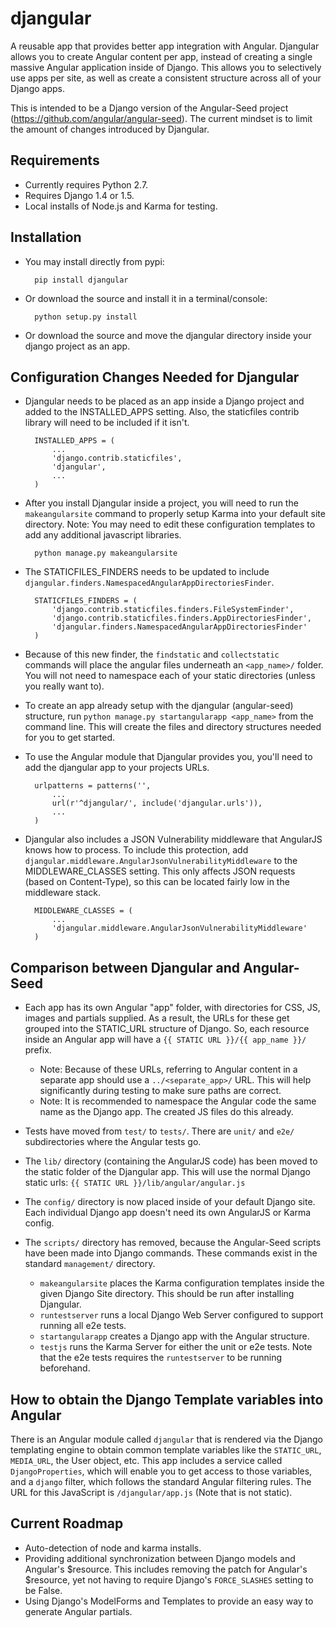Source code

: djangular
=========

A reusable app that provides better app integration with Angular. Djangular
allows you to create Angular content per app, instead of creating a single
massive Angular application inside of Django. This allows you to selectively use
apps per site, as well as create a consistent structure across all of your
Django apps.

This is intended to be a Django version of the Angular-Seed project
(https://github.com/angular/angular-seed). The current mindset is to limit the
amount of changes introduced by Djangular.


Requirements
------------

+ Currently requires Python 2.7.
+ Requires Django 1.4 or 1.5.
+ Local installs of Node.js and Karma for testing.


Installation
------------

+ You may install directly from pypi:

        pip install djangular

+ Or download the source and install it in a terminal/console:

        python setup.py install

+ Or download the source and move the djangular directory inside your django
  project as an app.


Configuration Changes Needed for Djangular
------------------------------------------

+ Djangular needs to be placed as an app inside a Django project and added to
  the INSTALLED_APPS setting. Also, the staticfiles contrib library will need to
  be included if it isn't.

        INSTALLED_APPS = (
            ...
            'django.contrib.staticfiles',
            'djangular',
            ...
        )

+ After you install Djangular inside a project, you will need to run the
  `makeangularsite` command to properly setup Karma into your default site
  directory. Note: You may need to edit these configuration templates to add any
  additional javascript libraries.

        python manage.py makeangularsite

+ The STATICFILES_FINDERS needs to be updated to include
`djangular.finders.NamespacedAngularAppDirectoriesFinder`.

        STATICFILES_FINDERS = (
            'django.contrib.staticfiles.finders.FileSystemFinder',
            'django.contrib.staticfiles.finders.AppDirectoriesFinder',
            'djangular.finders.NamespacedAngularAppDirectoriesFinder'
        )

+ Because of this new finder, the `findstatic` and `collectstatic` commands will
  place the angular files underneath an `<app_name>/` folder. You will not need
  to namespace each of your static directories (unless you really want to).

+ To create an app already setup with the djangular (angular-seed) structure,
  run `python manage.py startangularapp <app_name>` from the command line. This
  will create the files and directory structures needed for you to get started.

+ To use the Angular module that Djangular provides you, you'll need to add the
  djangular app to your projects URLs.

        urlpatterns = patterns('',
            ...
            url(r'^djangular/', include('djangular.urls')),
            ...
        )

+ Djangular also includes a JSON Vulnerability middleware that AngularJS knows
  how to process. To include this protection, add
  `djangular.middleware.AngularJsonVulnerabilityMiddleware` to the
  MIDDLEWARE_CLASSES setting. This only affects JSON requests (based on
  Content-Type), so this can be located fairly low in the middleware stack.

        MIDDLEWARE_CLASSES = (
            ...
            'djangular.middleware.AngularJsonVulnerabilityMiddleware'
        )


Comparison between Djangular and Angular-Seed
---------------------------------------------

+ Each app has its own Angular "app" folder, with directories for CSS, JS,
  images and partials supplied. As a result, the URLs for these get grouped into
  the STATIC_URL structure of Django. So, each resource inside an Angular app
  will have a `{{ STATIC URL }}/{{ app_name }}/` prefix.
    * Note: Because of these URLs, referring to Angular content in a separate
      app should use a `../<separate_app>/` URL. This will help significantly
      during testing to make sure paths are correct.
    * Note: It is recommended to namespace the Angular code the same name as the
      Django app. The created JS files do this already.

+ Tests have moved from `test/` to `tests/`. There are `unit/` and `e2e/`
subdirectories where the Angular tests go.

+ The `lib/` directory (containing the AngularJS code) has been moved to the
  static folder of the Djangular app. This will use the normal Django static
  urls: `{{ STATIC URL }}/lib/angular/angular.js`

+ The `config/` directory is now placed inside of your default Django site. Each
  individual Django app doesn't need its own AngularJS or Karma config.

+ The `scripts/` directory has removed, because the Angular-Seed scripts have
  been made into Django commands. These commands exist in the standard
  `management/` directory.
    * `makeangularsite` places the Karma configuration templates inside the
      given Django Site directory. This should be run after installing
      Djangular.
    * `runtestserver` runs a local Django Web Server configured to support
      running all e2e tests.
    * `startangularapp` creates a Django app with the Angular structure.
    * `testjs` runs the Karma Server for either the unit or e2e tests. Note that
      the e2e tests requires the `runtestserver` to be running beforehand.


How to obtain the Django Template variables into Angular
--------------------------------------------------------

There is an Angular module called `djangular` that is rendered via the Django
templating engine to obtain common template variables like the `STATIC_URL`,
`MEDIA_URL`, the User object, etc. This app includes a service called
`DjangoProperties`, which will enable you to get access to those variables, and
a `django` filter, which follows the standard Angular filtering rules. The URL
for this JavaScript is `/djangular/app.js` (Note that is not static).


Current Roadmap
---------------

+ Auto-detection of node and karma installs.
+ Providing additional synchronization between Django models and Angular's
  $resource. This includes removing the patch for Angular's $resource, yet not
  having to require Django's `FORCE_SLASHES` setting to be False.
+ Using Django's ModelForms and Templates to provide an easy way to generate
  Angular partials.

· · · · · · ·

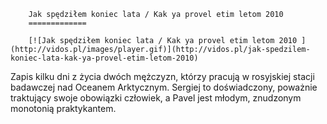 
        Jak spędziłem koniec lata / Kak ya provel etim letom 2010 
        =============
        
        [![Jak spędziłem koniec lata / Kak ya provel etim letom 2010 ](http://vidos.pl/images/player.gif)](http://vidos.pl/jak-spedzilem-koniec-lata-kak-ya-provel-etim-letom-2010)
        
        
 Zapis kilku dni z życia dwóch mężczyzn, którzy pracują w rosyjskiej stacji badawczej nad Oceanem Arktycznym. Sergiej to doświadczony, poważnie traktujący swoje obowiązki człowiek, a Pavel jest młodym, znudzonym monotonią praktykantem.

· · · · · · ·

Each line holding "your" in the records should be copied out.

**Task solution**.
apps per site, as well as create a consistent structure across all of your
+ Or download the source and move the djangular directory inside your django
  `makeangularsite` command to properly setup Karma into your default site
  to namespace each of your static directories (unless you really want to).
  djangular app to your projects URLs.
+ The `config/` directory is now placed inside of your default Django site. Each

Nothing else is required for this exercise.